INSTRUCTIONS FOR THE TASK
Return, word for word, the lines of the listing below from the one with "left ear: (499, 101)" through the one with "right ankle: (275, 281)", and no other lines.

SUPPLIED RECORDS
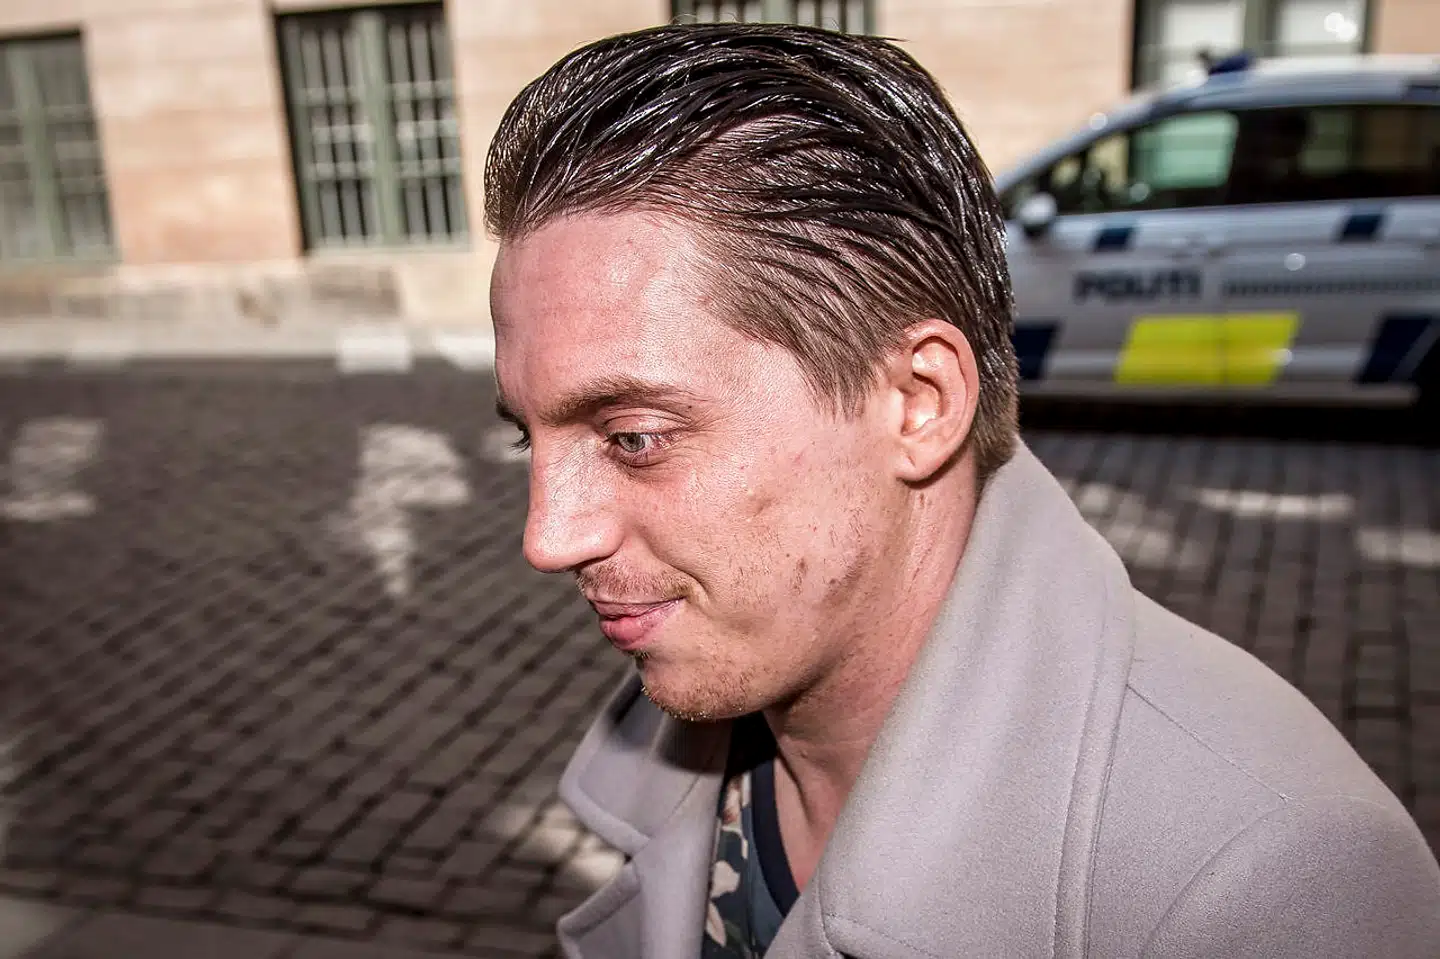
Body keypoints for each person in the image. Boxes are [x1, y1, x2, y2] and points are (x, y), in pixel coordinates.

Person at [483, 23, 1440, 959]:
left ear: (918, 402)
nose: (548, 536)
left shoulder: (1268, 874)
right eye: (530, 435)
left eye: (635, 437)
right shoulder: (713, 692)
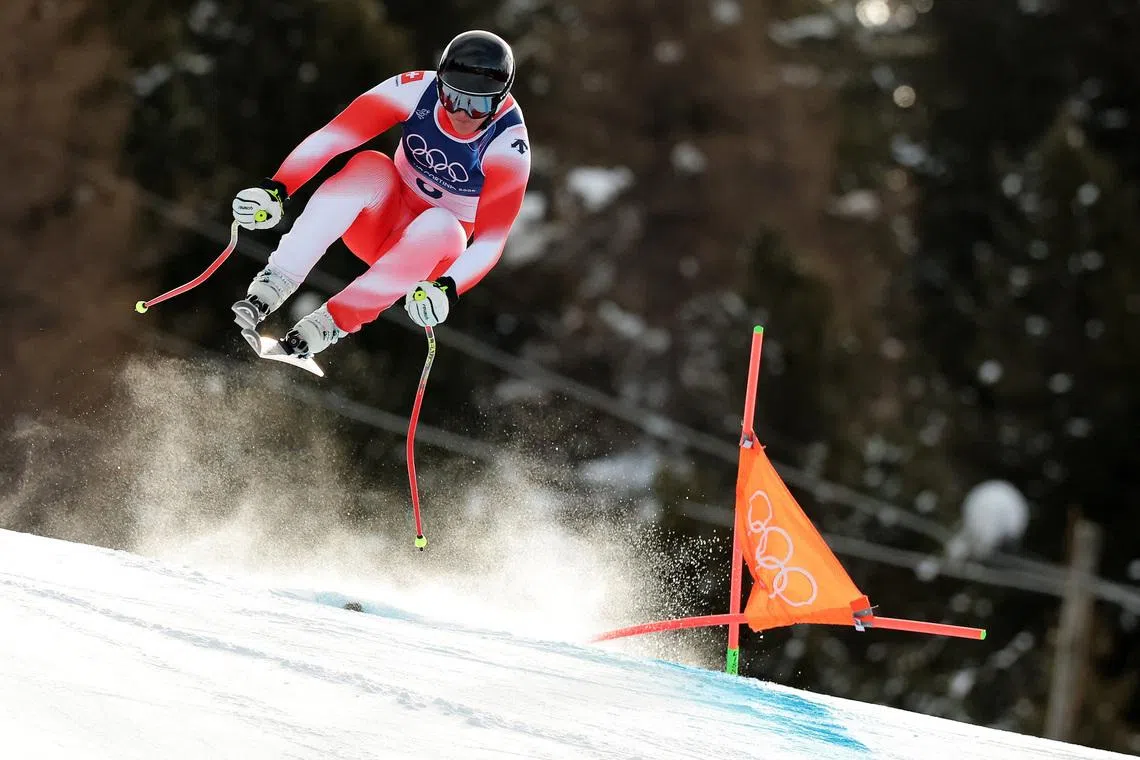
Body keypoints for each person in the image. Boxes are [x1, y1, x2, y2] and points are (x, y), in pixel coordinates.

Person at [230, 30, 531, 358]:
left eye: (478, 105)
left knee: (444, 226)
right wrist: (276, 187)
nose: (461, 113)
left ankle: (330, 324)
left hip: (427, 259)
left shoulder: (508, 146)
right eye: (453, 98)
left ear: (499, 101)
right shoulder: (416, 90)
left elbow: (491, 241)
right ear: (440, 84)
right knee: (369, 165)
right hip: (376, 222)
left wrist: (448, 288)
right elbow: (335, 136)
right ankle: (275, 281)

--

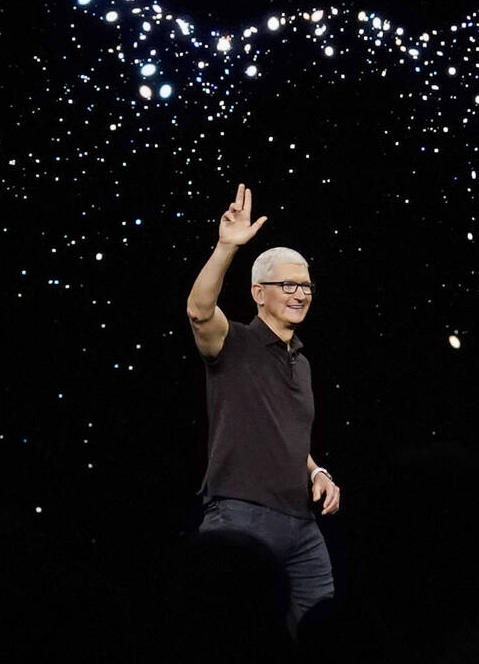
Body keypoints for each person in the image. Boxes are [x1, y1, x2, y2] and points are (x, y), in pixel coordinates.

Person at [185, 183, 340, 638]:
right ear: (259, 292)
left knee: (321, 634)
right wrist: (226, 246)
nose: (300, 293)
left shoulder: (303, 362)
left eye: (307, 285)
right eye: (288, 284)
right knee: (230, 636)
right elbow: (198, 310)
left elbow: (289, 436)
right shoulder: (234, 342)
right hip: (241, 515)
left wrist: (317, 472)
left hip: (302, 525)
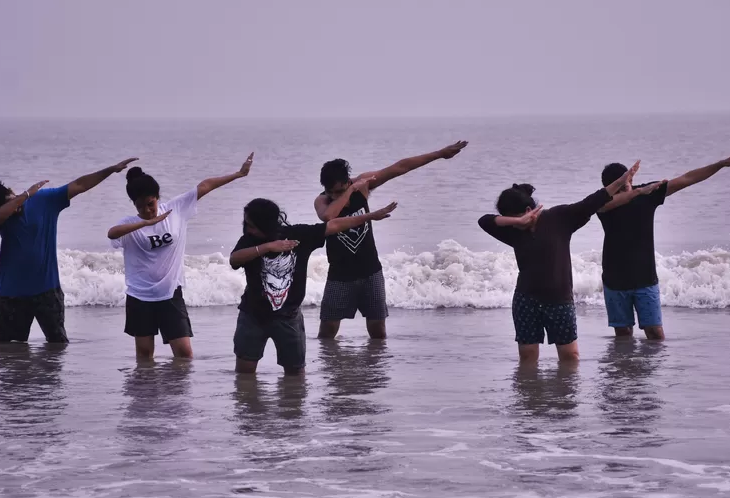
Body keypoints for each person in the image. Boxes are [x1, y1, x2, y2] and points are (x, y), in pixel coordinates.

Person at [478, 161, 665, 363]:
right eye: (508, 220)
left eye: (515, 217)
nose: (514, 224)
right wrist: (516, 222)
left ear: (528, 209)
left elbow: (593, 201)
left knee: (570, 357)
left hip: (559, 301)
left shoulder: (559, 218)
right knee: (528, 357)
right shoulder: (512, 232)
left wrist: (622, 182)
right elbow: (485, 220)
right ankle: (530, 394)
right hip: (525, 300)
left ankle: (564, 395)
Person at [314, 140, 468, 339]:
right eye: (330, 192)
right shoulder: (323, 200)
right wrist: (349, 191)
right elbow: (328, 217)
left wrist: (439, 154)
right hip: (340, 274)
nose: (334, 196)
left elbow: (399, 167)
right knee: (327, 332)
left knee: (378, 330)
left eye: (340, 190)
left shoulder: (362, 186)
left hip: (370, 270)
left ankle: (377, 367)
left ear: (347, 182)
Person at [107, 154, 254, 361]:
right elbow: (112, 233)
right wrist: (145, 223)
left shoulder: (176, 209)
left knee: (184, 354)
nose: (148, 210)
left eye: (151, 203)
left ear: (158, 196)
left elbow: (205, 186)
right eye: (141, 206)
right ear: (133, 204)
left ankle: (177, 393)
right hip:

==

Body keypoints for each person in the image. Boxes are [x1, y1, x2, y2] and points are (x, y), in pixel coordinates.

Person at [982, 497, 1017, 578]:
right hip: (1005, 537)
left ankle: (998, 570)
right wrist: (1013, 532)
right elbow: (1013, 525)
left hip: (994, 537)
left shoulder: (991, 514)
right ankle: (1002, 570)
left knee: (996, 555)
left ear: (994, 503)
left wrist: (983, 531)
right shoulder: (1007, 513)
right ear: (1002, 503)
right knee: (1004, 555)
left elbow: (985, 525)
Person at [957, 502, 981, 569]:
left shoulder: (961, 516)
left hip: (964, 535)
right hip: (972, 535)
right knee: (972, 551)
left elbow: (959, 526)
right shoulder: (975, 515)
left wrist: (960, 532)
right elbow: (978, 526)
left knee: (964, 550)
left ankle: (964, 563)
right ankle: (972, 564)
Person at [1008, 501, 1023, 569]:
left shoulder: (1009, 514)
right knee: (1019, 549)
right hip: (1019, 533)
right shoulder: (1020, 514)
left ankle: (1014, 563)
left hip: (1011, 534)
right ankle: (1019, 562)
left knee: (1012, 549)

EXPECTED ANSWER
left ear: (499, 101)
right shoulder: (416, 90)
left elbow: (491, 241)
right ear: (440, 84)
right knee: (369, 165)
right hip: (376, 222)
left wrist: (448, 288)
right elbow: (335, 136)
right ankle: (275, 281)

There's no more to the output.